Bruce was perfect at the time.  The committee method was stalled and
development languished because it seemed that everyone was sitting around
talking about things and picking each other's ideas apart.  Debian needed
a strong leader to finally get it out in release.  Heck, it has only
officially been released for what, a year and a half, but has existed for
nearly 5.

Bruce's time may be past.  It might be time for someone else.  The dselect
problem is almost gone, the glibc "recompile the world" crises is over,
the 2.1.90 kernel plugs nicely into debian 2.0.  It looks like the next
few releases are simply going to be cleanup. They probably do not NEED a
stong leader and a more anal stickler to details of package files and such
might be best.

I dunno, we'll see.  If he IS going to Red Hat, I suspect that there is
more than meets the eye.  Maybe some kind of Red Hat / Netscape thing?
Also, Bruce seems to have gotten really edgy right after the great Pixar
pay scandal.  I wonder if he is looking for a different job?

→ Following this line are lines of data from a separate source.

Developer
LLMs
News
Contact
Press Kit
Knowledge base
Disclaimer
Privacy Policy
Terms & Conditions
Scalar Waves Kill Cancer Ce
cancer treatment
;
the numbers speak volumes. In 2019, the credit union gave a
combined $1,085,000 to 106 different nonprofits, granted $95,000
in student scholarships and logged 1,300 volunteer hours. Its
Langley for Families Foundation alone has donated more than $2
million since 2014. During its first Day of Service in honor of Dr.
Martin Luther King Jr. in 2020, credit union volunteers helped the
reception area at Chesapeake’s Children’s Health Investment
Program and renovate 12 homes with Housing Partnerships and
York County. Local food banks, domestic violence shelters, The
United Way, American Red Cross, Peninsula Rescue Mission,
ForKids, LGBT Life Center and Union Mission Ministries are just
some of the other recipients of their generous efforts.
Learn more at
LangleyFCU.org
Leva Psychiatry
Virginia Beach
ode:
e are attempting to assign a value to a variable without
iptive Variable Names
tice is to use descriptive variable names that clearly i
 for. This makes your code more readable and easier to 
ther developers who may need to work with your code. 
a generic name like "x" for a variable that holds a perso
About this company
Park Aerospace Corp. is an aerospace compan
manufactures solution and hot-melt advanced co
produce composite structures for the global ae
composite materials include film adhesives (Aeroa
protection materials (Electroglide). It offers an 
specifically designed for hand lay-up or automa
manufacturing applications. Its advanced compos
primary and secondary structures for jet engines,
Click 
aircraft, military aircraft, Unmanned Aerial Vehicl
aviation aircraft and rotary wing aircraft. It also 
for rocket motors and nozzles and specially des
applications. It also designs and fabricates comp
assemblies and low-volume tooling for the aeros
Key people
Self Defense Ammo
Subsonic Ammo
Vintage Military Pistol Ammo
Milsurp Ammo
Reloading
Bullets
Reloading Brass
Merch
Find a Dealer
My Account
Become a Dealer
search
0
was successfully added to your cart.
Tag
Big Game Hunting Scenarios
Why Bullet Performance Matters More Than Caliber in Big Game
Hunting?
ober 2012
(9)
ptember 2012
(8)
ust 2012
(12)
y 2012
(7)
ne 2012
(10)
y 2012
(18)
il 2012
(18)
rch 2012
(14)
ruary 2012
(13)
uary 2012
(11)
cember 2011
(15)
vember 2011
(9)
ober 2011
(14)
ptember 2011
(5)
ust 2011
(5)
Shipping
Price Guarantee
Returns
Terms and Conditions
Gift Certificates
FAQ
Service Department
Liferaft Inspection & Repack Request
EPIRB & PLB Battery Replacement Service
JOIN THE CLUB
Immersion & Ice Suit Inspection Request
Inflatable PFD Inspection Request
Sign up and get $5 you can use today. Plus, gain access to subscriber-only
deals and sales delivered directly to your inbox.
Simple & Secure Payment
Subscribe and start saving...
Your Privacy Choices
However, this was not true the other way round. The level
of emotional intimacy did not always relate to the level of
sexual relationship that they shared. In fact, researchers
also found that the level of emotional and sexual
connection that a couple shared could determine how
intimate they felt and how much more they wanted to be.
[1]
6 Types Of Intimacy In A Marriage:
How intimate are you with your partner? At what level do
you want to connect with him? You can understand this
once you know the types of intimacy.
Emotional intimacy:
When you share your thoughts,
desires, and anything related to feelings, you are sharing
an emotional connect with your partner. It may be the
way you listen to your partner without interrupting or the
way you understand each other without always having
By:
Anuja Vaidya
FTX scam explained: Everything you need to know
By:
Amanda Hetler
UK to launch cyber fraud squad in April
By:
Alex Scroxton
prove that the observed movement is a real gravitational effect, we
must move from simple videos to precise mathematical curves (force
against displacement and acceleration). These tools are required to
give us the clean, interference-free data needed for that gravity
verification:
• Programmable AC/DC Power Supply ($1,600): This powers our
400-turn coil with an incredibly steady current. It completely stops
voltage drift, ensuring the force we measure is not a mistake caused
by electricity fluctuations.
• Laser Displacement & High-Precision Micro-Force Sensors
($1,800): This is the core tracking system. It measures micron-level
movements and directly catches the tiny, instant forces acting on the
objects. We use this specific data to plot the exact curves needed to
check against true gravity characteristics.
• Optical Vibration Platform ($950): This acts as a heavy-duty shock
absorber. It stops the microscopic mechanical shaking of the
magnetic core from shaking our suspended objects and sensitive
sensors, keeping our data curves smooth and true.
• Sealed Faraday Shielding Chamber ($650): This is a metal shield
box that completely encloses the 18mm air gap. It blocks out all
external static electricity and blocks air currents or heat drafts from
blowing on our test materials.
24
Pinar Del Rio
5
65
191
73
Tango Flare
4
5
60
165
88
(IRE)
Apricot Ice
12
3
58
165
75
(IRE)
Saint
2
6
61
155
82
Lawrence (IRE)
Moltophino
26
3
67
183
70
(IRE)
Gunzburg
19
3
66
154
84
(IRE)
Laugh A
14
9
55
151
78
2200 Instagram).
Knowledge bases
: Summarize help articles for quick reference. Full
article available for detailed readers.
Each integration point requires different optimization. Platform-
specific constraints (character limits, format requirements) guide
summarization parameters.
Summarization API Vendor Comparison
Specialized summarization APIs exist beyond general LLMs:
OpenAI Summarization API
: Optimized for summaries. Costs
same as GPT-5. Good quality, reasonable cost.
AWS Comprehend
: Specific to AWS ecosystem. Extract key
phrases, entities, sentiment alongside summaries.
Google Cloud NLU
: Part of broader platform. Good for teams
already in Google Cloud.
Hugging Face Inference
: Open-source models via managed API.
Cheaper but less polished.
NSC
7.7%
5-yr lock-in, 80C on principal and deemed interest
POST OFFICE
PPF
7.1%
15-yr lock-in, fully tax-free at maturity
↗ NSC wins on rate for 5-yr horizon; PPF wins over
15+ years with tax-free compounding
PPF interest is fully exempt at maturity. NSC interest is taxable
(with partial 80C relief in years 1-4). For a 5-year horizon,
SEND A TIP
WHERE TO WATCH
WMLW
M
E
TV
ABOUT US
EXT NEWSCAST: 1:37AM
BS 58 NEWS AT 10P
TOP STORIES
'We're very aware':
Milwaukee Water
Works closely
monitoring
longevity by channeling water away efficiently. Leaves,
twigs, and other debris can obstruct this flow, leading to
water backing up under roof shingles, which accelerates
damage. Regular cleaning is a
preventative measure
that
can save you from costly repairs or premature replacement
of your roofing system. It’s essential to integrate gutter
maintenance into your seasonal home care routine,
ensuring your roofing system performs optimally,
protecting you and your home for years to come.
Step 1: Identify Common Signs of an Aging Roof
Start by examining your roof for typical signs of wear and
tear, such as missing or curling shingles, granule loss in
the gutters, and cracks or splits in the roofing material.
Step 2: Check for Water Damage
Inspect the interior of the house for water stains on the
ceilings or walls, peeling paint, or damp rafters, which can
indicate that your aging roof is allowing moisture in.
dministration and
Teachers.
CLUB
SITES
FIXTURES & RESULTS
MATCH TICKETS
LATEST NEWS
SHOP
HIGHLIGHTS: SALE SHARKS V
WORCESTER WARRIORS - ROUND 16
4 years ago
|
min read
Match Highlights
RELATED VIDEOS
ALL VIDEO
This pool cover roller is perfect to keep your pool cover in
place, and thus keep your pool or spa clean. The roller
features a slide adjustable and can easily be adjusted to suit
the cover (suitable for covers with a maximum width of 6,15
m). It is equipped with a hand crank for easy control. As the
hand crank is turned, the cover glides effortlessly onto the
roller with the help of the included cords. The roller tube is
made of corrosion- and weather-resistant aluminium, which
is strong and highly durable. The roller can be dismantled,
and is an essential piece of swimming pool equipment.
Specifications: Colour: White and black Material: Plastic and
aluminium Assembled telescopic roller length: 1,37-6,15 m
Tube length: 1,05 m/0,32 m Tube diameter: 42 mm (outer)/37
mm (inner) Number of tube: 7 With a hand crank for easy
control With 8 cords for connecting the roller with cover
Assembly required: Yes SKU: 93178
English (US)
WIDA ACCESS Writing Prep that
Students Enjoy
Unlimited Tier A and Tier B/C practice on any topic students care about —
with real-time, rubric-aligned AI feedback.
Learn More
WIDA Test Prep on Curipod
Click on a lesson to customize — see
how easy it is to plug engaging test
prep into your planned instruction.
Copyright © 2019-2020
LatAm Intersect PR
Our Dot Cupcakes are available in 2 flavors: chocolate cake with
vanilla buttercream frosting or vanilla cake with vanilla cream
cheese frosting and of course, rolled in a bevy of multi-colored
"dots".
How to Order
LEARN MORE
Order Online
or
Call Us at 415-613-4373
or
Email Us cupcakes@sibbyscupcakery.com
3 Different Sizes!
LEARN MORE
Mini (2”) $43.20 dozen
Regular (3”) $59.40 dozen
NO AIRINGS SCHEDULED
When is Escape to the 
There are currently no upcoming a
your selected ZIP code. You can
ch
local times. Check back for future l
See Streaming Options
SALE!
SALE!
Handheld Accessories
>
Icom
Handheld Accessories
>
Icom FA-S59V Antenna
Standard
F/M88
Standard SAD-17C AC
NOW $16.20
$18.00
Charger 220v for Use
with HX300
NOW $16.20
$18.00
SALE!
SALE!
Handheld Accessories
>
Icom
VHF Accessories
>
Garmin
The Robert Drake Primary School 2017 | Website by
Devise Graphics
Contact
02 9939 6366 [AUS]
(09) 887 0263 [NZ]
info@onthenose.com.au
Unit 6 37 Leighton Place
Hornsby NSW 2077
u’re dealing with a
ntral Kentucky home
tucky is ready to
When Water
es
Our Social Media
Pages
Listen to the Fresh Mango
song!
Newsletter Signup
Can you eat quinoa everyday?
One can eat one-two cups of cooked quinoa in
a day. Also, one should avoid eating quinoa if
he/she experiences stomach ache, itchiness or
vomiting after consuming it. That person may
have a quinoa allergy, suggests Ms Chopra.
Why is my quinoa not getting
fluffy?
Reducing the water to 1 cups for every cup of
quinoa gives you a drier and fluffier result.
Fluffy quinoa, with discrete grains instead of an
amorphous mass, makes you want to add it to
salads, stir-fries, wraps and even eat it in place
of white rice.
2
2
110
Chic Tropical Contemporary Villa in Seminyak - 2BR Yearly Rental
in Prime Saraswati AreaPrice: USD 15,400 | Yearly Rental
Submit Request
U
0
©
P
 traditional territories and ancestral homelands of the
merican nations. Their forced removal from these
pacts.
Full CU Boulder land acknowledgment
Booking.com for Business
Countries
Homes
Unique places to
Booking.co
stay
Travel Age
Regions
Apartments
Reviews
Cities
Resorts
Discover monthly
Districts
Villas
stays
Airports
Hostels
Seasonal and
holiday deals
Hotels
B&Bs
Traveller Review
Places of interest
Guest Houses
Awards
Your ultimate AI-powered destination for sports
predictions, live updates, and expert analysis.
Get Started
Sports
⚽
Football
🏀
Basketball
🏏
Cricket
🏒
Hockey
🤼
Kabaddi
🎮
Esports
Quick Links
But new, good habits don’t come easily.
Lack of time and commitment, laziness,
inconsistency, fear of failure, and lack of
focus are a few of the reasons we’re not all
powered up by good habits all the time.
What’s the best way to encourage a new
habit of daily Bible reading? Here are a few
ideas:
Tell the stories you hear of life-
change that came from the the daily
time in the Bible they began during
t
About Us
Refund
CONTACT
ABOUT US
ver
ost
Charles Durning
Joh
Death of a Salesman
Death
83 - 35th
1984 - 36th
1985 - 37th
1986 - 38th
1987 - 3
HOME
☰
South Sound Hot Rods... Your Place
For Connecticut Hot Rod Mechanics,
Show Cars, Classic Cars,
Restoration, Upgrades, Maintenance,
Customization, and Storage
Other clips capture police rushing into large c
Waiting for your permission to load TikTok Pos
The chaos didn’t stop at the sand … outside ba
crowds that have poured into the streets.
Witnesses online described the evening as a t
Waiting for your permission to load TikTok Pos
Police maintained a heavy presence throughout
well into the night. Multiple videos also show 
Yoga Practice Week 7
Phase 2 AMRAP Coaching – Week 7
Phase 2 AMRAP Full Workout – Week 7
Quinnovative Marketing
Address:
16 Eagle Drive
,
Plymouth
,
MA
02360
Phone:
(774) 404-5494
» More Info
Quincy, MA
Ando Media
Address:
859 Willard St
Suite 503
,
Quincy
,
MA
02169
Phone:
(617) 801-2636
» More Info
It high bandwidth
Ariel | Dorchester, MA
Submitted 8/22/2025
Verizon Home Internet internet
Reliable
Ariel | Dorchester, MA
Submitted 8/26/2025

On Wed, 18 Mar 1998, Erik Walthinsen wrote:

> Yeah, I wondered the same thing.  He's invested a lot, but I think he's 
> going in the wrong direction now, and he's starting to realize it.  I do 
> think it's been a little screwy recently, starting (from my context) with 
> his bullheadedness on the list propsal idea, then the "come over to Debian, 
> it's better here" thing, then the 'deity' debate, which turned into this 
> thread.  Things have basically gone downhill, and he has more than enough 
> enemies as of now to justify his leaving...
> 

George Bonser 
Just be thankful that Microsoft does not manufacture pharmaceuticals.
http://www.debian.org
Debian/GNU Linux ... the maintainable operating system.